Buna benzer nice örnekler göstermektedir ki, Arap, Türk’ün kendisine gösterdiği güveni, Türk’ü arkadan hançerlemek suretiyle değerlendirmiştir. Arap milliyetçiliğinin bayraktarlığını yapan kuruluşlar, ki bunların bir kısmı gizli, bir kısmı açık kuruluşlardı, Osmanlı Devleti’nde hizmet gören bu tür Arap öğelerden her desteği ve yardımı sağlamaktaydılar.(3) İstanbul’da kurulan “al-Muntada al-Edebî” (Edebiyat Kulübü), Kahire’de iş gören “Hizb ül Merkeziyye al-İdariyyah al-Osmanî” (Yerinde Yönetim Osmanlı Partisi) ve Paris’te gizli bir parti olarak faaliyet gösteren “al-Ahd”, ki İstanbul’da görevli Arap subaylardan oluşmuştu, ve yine “al-Fatah”, ki bu da Paris’te kurulmuş gençlik partisiydi, birer örnek olarak verilebilir.

1924’LERDE RUSYA’NIN CASUSU OLARAK TÜRK’Ü ARKADAN VURMAYA ÇALIŞAN ARAP

Türk boyunduruğundan kurtulup bağımsızlığına kavuştuktan sonra dahi Türk’ü arkadan vurma geleneğini bırakmamıştır. 1924’lerde Afganistan, Irak ve Suriye’de geziler yapan ve Mersin’den geçen bir Fransız yazar, Maurice Pernot, anılarında şöyle der:

“Mersin hâlâ Türkiye’ye husumet besleyen Arap elemanlarla dolu.
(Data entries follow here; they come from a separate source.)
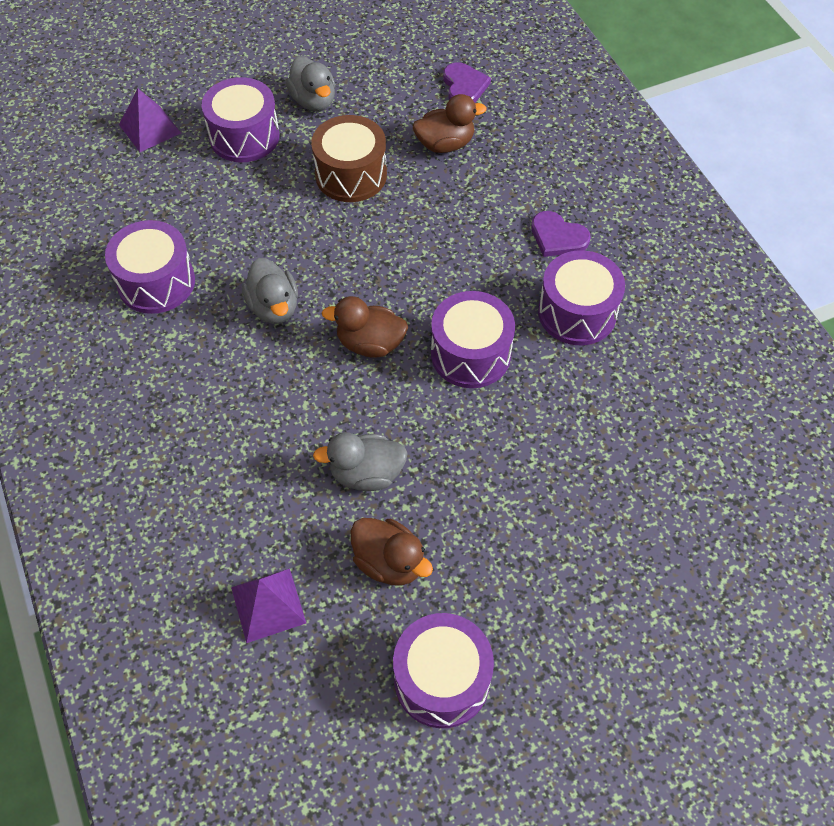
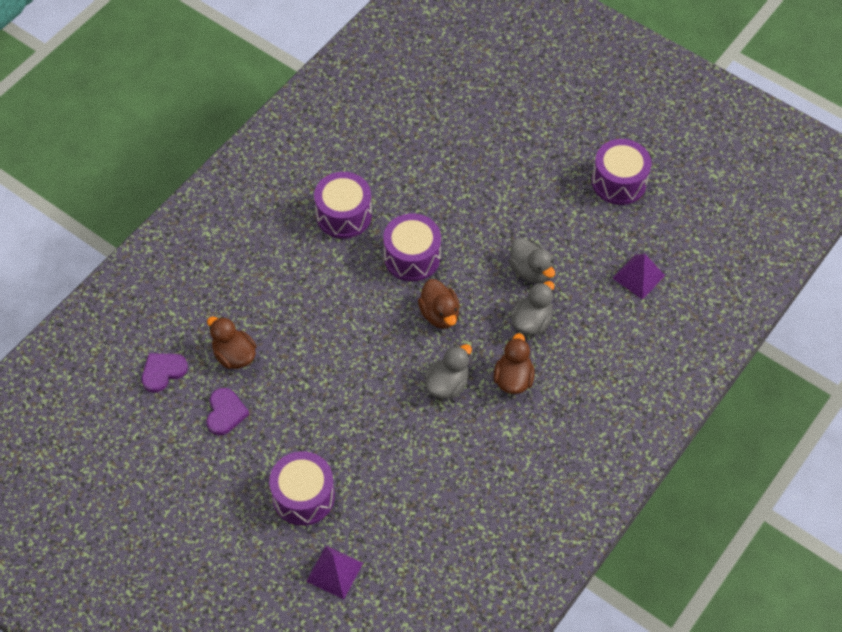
camera: 120 degrees left, 0 degrees up
(156, 282) = (473, 469): purple drum -> none
(313, 101) = (237, 469): grey duck -> grey duck (531, 322)
(351, 175) = (300, 401): brown drum -> none
(389, 562) = (575, 233): brown duck -> brown duck (513, 379)
(557, 237) = (285, 250): purple heart -> purple heart (225, 413)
Rus ajanları bu Arapları ‘Arap Ocakları’ adı altında ve bir kuruluş halinde toplamaya çalıştılar. Ne var ki, bu uğraşlarında başarısızlığa uğradılar, çünkü ‘İstiklal Mahkemeleri’ adı altında iş gören ünlü yargı organı ani olarak bunların tepesine bindi, çoğunu idama ya da hapse ve sınır dışı cezalarına çarptı.”(4)
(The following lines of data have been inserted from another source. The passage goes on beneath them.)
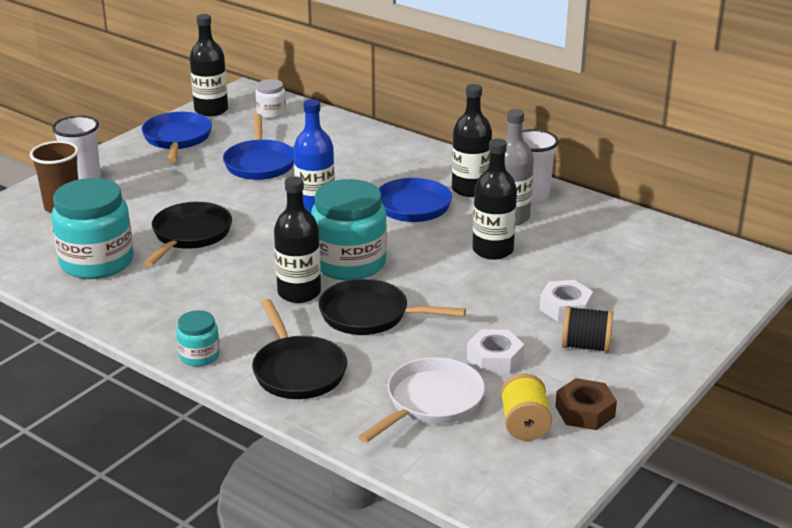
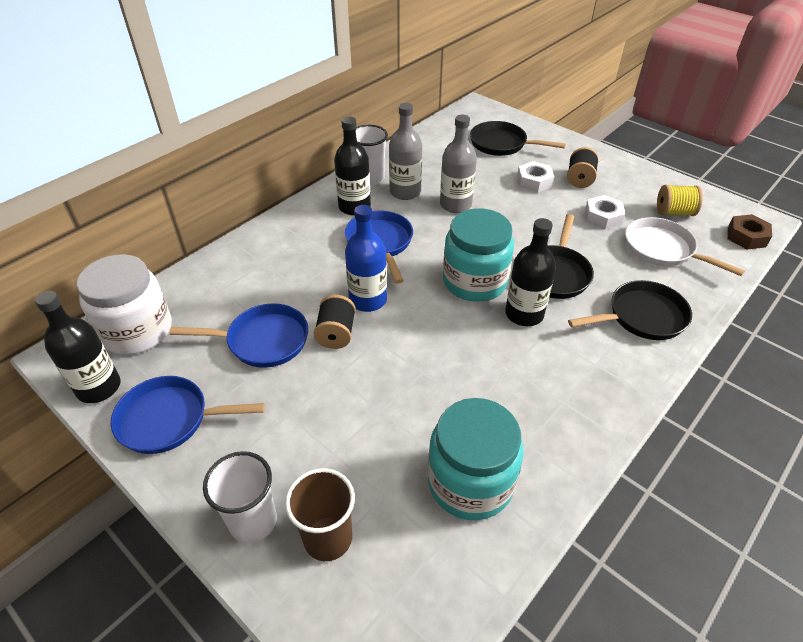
camera: 85 degrees left, 15 degrees up
(190, 235) = (415, 397): black pan -> black pan (501, 144)
(199, 356) = (635, 381): turquoise jar -> none
(268, 194) = (336, 333): none -> black spool
(271, 113) = (137, 331): white jar -> white jar, size x2.03
(492, 250) = (455, 205): black bottle -> grey bottle
(585, 411) = (652, 188): brown nut -> brown nut (746, 237)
TÜRK’E KARŞI ARAP AYAKLANMASINI YABANCI DİYARLARDAN ALKIŞLAYAN ARAP AYDINLARI

Türk düşmanlığı duygularını Arap ayaklanmasına araç yapanlar arasında sadece Arap ülkelerinde yaşayan Arap aydınları değil, yabancı diyarlarda, özellikle Batı’da yerleşmiş olan Araplar da vardı. Geçen yüzyılın sonlarına doğru Raşit Eyyüb adındaki bir Arap şairinin Türk’ü kötüleyen ve Türklere karşı savaş öngören şiirleri Amerika’daki Arapların ağızlarında dolaşırdı.(5)
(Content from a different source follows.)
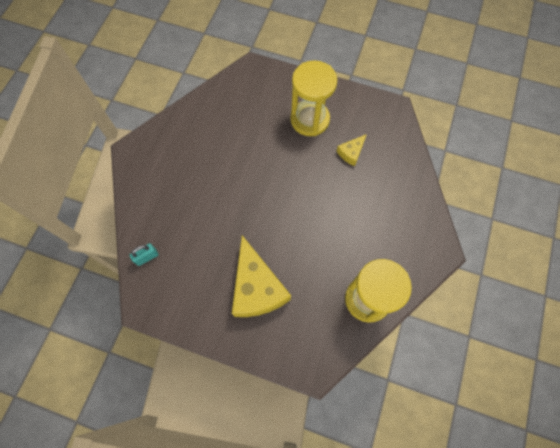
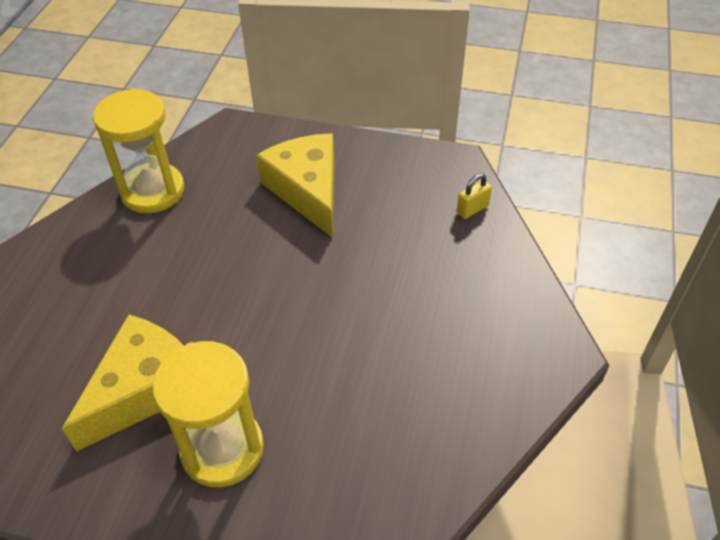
camera: 175 degrees right, 20 degrees down
(147, 257) = (472, 209): turquoise padlock -> yellow padlock
(351, 152) = (144, 389): yellow cheese -> yellow cheese, size x2.12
Bu tür kötülemeleri “Arap ve İslâm sorunları” olarak bugün dahi öğrencilerine ders malzemesi yapan ya da Arap geriliklerinin sorumluluğunun Türk’te aranması gerektiği tezini bilimsel konu haline sokan nice Arap asıllı profesör vardır ki, yabancı ülkelerde ve özellikle Amerika’nın tanınmış üniversitelerinde ders okuturlar.(6)

Prof. Dr. İlhan Arsel
Arap Milliyetçiliği ve Türkler, Kaynak Yayınları, 8. Basım Ekim 2015, s.274-276. (Kitabın 1973 yılında Ankara Üniversitesi Hukuk Fakültesi tarafından yapılmış olan birinci baskısında s.130-131.)

Dipnotlar

1 – Bu konuda bkz. H. Z. Ülken, Türkiye’de Çağdaş Düşünce Tarihi, 2 cilt, Konya Selçuk Yayınları, c.1, s.270; ayrıca Sati al-Husri’nin hayatı ve eserleri hakkında yazılmış en son eser olarak William L. Cleveland, The Making of An Arab Nationalist; Ottomanism and Arabism in the Life and Thought of Sati al-Husri, Princeton University Press, 1971, s.28.
2 – Bu sözleri Sati al-Husri’nin 1937’lerde yayımlanan şu yapıtında buluruz: Sati al-Husri, “al-Tarbiyah ve al-Talim”, al-Risalah dergisi, 1937, sayı 5, No.187.
3 – Örneğin İstanbul’da kurulan “al-Muntada al-Adabi” (Edebiyat Kulübü), Kahire’de iş gören “Hizb al-Lamarkaziyyah al-Uthmani” (Yerinde Yönetim Osmanlı Partisi) ve gizli parti olarak Paris’te faaliyet gösteren “al-Ahd”, ki İstanbul’da görevli Arap subaylardan kurulmuştu, ve yine “al-Fatah” Gençlik Partisi, ki bu da Paris’te kurulmuştu. Bkz. W. L. Cleveland, age. s.27.
4 – Maurice Pernot, L’Inquietude de I’Orient, En Asie Musulmane, Hachette, Paris, 1927, s.170.
5 – Raşit Eyyüb’ün şiirleri için bkz. Tibawi, Arabic And Islamic Themes, London, 1976, s.141.
6 – Bunlar arasında Abboushi Sharabi, Hitti, Tibawi gibi tanınmış profesörler vardır.